Однако в рукописи «Остальные элементы» трижды встречается перечень элементов, которые Станиславский включает в число этих «остальных» или «других» элементов самочувствия актера. Во всех трех случаях после «выдержки и законченности» следует «сценическое обаяние и манкость», что позволяет нам определить место этой главы в томе.
X. ЭТИКА И ДИСЦИПЛИНА
Печатаются последовательно две незавершенные Станиславским рукописи. Первая из них, начинающаяся словами «Сегодня я получил повестку» (№ 453), была напечатана в «Ежегоднике МХТ» за 1947 год как составная часть публикации «Первые шаги на сцене». Время ее написания — предположительно 1937 год (по связи с главой «Проверка сценического самочувствия»).
Вторая, озаглавленная «Этика» и представляющая собой целый ряд отдельных набросков по вопросам этики и дисциплины, соединенных в одной тетради (№ 452), была опубликована впервые в «Ежегоднике МХТ» за 1944 год.
Эти две рукописи выделены нами из многих других материалов и заметок по этике и дисциплине и публикуются в данном томе на основании того, что они по форме изложения связаны со всеми сочинениями Станиславского о работе актера над собой и над ролью.

Задание 1 — Судя по отрывку о рукописях Станиславского, в «Ежегоднике МХТ» за какой год впервые опубликовали рукопись «Этика»?
Задание 2 — Перепишите из отрывка о рукописях Станиславского дословно фрагмент от слов «X. ЭТИКА И ДИСЦИПЛИНА» до слов «и над ролью.» включительно.
Задание 3 — Напишите продолжение отрывка о рукописях Станиславского, начав сразу после его последнего предложения.

Раздел данных —
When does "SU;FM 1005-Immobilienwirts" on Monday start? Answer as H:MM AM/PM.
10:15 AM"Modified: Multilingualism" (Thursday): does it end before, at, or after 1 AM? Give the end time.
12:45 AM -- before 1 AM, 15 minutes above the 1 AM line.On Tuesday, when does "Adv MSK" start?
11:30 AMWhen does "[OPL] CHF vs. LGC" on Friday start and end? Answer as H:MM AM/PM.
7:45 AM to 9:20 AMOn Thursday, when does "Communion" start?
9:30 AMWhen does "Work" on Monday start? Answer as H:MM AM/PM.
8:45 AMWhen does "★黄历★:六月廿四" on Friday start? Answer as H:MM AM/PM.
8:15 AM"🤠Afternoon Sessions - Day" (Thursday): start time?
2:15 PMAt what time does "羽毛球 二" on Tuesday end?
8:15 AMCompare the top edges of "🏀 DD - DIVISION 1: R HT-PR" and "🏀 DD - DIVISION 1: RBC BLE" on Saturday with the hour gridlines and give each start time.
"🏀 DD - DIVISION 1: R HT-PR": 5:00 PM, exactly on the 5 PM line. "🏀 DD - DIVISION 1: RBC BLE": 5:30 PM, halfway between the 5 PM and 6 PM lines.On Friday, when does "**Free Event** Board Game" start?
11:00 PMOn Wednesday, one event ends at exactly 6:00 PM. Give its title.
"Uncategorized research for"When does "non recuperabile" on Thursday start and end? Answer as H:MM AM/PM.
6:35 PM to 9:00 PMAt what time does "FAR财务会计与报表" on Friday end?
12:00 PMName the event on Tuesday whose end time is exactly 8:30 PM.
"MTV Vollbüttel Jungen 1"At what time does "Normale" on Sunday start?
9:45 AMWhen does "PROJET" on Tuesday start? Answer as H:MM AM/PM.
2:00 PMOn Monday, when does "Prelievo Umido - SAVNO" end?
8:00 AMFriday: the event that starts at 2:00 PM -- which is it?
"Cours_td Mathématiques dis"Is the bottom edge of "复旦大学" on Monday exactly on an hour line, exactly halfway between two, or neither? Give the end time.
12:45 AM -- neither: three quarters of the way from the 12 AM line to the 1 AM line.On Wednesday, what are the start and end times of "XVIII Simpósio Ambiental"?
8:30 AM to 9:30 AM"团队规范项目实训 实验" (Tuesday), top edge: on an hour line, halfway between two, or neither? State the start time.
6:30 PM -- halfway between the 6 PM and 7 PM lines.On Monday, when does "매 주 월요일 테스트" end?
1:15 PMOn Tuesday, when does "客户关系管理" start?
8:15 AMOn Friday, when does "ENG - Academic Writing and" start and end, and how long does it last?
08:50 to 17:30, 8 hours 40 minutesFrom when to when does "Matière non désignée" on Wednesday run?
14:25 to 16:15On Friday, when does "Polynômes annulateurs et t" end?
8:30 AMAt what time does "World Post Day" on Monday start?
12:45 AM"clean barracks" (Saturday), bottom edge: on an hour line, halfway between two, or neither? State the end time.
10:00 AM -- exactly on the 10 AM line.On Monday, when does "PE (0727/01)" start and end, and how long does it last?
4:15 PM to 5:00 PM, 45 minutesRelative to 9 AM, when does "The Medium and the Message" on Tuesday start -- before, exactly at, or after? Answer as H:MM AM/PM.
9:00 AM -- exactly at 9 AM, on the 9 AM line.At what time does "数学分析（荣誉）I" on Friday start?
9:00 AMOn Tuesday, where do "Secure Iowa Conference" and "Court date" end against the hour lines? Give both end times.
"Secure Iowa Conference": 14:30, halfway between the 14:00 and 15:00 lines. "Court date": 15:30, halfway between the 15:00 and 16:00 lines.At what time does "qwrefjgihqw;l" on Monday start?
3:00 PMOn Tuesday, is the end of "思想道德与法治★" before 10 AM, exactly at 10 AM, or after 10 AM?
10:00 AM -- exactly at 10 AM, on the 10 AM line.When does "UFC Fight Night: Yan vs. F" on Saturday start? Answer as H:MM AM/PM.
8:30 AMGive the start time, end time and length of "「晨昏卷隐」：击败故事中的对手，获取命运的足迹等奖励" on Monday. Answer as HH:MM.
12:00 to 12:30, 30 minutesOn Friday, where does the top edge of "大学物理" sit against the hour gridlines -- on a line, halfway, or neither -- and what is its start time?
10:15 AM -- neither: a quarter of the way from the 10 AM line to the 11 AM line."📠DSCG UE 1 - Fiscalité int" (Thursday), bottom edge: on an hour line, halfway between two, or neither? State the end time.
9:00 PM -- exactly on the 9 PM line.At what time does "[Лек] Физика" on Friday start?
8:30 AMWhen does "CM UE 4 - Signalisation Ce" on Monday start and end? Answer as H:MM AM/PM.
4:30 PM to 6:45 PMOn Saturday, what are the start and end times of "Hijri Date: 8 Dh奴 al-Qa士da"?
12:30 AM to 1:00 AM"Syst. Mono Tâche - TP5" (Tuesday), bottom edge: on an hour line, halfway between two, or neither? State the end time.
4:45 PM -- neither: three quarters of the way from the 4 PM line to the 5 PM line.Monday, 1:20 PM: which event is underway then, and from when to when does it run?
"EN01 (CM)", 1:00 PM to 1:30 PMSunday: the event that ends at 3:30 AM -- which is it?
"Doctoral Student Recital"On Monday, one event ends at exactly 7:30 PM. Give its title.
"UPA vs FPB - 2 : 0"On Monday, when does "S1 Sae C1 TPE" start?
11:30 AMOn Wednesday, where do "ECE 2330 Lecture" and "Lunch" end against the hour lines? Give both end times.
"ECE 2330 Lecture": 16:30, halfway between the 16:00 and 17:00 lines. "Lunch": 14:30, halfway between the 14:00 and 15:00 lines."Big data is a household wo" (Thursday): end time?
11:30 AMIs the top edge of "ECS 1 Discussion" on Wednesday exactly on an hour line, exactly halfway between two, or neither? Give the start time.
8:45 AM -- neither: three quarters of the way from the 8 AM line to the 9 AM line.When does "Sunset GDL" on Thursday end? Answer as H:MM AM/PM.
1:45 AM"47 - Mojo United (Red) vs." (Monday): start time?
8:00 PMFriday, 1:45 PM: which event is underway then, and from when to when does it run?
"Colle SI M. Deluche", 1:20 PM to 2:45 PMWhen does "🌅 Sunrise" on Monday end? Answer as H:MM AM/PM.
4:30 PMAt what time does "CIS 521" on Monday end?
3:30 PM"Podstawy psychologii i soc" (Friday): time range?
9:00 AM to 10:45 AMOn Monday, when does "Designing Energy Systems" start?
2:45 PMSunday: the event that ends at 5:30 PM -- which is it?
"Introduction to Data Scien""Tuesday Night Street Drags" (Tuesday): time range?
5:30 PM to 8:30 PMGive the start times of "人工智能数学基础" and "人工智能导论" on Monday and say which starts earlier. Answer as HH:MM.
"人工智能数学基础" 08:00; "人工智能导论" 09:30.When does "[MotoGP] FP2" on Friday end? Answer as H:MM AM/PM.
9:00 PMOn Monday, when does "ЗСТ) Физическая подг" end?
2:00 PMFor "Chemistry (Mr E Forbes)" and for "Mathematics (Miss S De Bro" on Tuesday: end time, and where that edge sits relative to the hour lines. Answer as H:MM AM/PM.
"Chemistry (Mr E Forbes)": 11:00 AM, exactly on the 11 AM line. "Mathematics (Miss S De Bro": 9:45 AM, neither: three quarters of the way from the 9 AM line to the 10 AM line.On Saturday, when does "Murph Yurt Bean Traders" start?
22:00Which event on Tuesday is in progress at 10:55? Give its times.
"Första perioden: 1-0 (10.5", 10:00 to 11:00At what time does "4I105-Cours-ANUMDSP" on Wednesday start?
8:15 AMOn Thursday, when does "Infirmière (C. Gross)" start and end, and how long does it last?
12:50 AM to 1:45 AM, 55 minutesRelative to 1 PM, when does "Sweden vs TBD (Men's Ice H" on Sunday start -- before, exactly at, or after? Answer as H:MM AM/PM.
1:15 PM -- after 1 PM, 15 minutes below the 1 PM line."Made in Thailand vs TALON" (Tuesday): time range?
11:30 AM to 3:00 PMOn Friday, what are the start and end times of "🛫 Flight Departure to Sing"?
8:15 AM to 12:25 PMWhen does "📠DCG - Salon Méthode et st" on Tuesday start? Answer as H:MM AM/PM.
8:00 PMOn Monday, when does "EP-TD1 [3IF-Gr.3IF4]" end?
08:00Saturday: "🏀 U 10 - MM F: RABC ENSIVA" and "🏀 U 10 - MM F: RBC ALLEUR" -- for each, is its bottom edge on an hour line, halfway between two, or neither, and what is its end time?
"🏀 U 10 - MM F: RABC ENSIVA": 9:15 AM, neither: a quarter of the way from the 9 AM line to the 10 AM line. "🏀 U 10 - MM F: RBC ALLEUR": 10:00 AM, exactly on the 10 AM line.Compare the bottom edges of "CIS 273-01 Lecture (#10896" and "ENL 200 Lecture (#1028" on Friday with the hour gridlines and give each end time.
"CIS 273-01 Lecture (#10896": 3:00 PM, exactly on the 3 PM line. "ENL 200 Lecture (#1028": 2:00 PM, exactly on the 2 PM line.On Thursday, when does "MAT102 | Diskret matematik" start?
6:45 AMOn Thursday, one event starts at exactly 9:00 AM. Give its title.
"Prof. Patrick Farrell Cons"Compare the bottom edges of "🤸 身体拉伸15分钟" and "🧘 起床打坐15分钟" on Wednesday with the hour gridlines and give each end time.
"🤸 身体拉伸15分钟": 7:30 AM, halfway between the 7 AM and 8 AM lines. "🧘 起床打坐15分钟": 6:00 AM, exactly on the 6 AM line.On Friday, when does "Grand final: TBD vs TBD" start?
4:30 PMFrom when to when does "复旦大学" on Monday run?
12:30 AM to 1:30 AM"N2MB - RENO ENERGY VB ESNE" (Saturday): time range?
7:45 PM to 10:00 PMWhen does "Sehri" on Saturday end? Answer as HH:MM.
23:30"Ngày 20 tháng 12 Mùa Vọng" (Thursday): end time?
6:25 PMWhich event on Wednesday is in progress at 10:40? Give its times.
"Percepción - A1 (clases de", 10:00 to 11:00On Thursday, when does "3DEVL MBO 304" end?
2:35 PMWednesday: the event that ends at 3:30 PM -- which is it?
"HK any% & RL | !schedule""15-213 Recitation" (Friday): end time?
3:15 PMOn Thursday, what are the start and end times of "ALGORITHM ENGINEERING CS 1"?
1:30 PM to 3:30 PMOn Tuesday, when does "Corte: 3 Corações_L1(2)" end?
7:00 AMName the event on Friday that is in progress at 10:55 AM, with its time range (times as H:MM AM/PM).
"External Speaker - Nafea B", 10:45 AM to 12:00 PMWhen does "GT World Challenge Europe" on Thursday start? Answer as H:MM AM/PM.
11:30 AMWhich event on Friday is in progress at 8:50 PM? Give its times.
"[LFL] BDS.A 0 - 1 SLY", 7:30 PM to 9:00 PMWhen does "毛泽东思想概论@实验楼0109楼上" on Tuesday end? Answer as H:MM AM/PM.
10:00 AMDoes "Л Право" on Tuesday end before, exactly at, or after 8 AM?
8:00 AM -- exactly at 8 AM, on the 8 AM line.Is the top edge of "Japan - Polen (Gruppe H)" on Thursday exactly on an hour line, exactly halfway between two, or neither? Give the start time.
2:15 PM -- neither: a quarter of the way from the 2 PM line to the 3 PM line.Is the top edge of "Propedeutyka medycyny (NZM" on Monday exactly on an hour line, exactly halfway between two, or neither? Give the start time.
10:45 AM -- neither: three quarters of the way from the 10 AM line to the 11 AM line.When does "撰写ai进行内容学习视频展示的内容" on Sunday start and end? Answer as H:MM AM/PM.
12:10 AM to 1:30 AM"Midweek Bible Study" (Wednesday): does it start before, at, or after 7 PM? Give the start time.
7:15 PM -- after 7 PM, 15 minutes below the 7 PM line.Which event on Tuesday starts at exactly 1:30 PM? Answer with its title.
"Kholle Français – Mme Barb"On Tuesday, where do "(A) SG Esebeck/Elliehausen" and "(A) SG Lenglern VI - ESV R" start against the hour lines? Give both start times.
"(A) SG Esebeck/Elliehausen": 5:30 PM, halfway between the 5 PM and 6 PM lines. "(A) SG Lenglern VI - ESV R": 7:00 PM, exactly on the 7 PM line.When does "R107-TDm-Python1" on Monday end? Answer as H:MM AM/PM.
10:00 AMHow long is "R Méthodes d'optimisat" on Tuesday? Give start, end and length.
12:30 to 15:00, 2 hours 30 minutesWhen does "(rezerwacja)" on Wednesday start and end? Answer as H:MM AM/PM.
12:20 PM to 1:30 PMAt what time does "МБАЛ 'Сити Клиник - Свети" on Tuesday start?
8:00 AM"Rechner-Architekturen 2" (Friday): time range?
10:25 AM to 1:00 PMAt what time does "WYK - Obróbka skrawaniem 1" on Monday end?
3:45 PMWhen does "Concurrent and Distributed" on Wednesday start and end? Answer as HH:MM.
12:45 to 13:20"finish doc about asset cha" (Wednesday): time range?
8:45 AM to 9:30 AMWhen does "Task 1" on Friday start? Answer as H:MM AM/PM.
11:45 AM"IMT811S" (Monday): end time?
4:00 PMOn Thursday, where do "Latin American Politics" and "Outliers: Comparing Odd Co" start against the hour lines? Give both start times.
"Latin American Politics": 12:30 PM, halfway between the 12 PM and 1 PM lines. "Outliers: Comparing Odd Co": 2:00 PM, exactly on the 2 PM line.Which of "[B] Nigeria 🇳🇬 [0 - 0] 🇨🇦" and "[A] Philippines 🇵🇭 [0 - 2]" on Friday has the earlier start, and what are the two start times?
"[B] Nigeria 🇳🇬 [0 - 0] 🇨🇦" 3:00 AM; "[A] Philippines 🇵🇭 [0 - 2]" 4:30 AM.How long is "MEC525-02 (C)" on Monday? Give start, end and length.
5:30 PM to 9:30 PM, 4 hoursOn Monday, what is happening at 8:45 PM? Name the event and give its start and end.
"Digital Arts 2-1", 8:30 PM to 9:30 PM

Ожидаемый ответ 1 — За 1944 год.

Ожидаемый ответ 2 —
X. ЭТИКА И ДИСЦИПЛИНА
Печатаются последовательно две незавершенные Станиславским рукописи. Первая из них, начинающаяся словами «Сегодня я получил повестку» (№ 453), была напечатана в «Ежегоднике МХТ» за 1947 год как составная часть публикации «Первые шаги на сцене». Время ее написания — предположительно 1937 год (по связи с главой «Проверка сценического самочувствия»).
Вторая, озаглавленная «Этика» и представляющая собой целый ряд отдельных набросков по вопросам этики и дисциплины, соединенных в одной тетради (№ 452), была опубликована впервые в «Ежегоднике МХТ» за 1944 год.
Эти две рукописи выделены нами из многих других материалов и заметок по этике и дисциплине и публикуются в данном томе на основании того, что они по форме изложения связаны со всеми сочинениями Станиславского о работе актера над собой и над ролью.

Ожидаемый ответ 3 —
С самого зарождения «системы» этика и дисциплина рассматривались Станиславским как важнейшие элементы и необходимые условия творчества актера. Он предполагал посвятить этим вопросам особую главу в книге о работе актера над собой, а в заключительный период своей деятельности — целую книгу, которая должна была стать частью его многотомного труда об искусстве актера (см. составленный Станиславским перечень томов его сочинений, № 75).
Не располагая достаточным материалом для издания особого тома по вопросам этики и дисциплины, мы вернулись к первоначальному замыслу Станиславского и выделили названный выше материал в самостоятельную главу данного тома.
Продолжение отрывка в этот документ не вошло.